In September 2014, a revised report was published by the Action 6 Working Group (September 2014 Draft).[5] The most significant change introduced by the document was arguably the statement that it was no longer considered necessary for states to adopt both a LOB provision and PPT. Although this “combined approach” was clearly judged ideal by the working group, it indicated that states should be given a degree of flexibility in the matter, and would be expected only to adhere to a “minimum standard” consisting of (1) making the changes suggested by the March 2014 Draft to the title and preamble of treaties, and (2) adopting either (a) a PPT or (b) a LOB provision, together with a new rule aimed at “conduit arrangements.” The new anti-conduit rule would apply when a resident of a treaty country received an amount in respect of which treaty benefits were claimed, if “all or substantially all” of the amount was paid “directly or indirectly” to a person who was not a resident of a contracting state, and one of the principal purposes of the transaction or series of transactions that resulted in the availability of treaty benefits was to obtain such benefits.

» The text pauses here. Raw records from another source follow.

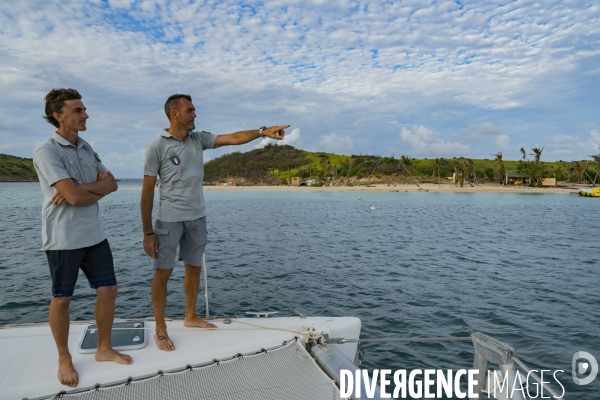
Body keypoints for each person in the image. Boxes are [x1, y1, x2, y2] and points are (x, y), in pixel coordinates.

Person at [141, 93, 289, 351]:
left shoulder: (198, 139)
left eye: (194, 110)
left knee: (194, 268)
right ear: (174, 114)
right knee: (163, 273)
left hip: (197, 218)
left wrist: (263, 132)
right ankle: (161, 329)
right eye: (190, 110)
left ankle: (190, 316)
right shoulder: (157, 146)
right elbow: (146, 191)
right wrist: (148, 232)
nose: (195, 114)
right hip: (169, 220)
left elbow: (232, 138)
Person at [33, 88, 132, 388]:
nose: (85, 114)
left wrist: (80, 189)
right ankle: (64, 357)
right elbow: (74, 198)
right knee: (62, 298)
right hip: (63, 238)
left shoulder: (88, 148)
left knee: (108, 289)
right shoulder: (47, 151)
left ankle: (103, 348)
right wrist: (86, 190)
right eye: (77, 110)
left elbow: (112, 184)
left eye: (84, 109)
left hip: (94, 235)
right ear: (57, 115)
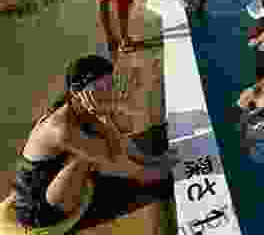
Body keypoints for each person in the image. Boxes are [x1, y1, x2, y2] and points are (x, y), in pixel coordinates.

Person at [11, 55, 174, 230]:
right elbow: (117, 161)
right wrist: (162, 172)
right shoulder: (60, 128)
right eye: (101, 88)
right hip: (38, 209)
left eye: (111, 85)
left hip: (53, 182)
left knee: (99, 144)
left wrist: (153, 160)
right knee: (87, 155)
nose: (110, 93)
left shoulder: (80, 108)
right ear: (76, 92)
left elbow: (119, 142)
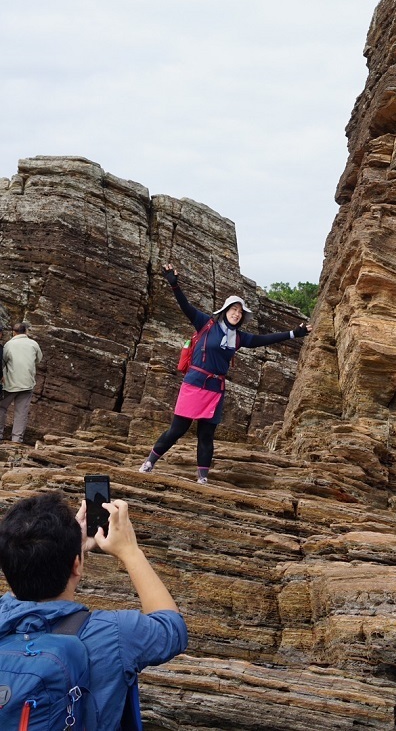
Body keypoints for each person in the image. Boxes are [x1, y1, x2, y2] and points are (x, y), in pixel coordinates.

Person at [0, 490, 188, 730]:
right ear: (77, 566)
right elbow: (172, 627)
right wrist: (130, 552)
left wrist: (66, 552)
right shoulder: (114, 633)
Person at [139, 264, 312, 484]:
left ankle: (202, 478)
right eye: (234, 309)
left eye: (240, 312)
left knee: (206, 435)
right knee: (177, 430)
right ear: (225, 310)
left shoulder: (239, 338)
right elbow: (185, 306)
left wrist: (293, 333)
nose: (237, 314)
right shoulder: (206, 323)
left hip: (215, 389)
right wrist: (174, 285)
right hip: (194, 383)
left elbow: (264, 339)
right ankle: (149, 463)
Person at [0, 321, 43, 443]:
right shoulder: (34, 344)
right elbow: (38, 359)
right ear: (26, 331)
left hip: (10, 384)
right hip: (27, 384)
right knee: (21, 412)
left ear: (13, 332)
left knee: (1, 407)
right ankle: (17, 439)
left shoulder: (9, 345)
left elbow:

Other important items included with the September 2014 Draft were draft text to be inserted in the OECD Commentary on the LOB provision and PPT, the addition of important features to the LOB provision, such as a derivative benefits clause, and a series of new treaty-based specific anti-avoidance rules.

In November 2014, the Action 6 working group released a document containing a list of 20 issues associated with the September 2014 Draft that remained to be addressed, and it invited comments from members of the tax community.[6] A response to these comments and discussion of the 20 issues was provided in a report released by the group in May 2015 (May 2015 Draft).[7] The May 2015 Draft is considerably shorter than the September 2015 Draft. The most significant change introduced by the document relates to the LOB provision. Rather than providing a model LOB provision, the document proposes that the OECD model treaty contain only a “skeleton.” It then suggests that the OECD Commentary provide alternative formulations that states may adopt according to their particular circumstances. The text of a “simplified” LOB is provided in the May 2015 Draft, for example, as an option for countries that have adopted a PPT and will consequently not need to rely as much on an LOB. Other smaller changes have also been proposed, including, most notably, the possibility of having states establish special committees (analogous to the Canadian GAAR committee) charged with approving the application of the PPT prior to the issuance of any assessment. Finally, the May 2015 Draft also introduces changes to the anti-conduit rule previously described in the September 2014 Draft. Rather than providing proposed text for the rule, it suggested that states be left to craft the rule as they see fit. To guide them, however, the May 2015 Draft contains a series of examples of situations that should or should not be caught by the anti-conduit provision that the Action 6 working group proposed to include in the OECD Commentary (most concerned “back-to-back” payments involving third-party intermediaries of the type covered by subsection 18(6.1) and 212(3.1)-(3.3) of the Income Tax Act (Canada)).

Conclusion

Finance’s decision to wait for the work of the OECD to be completed before adopting any definitive strategy regarding treaty shopping is to be welcomed. The result of that decision, however, is that it is even more important for tax practitioners to be aware of the status of the Action 6 working group’s draft recommendations. Indeed, tax practitioners may be advising clients on the establishment of structures that will be subject to the rules adopted in accordance with such recommendations. Hopes for a lengthy implementation process may be misplaced because negotiations are underway on the adoption of a multilateral instrument designed to permit the recommendations stemming from the BEPS initiative to be implemented in as many treaties as possible, as quickly as possible (this process is the subject of its own BEPS action item – Action 15). It remains to be seen whether Canada and the countries typically implicated in treaty-shopping strategies will sign any such instrument.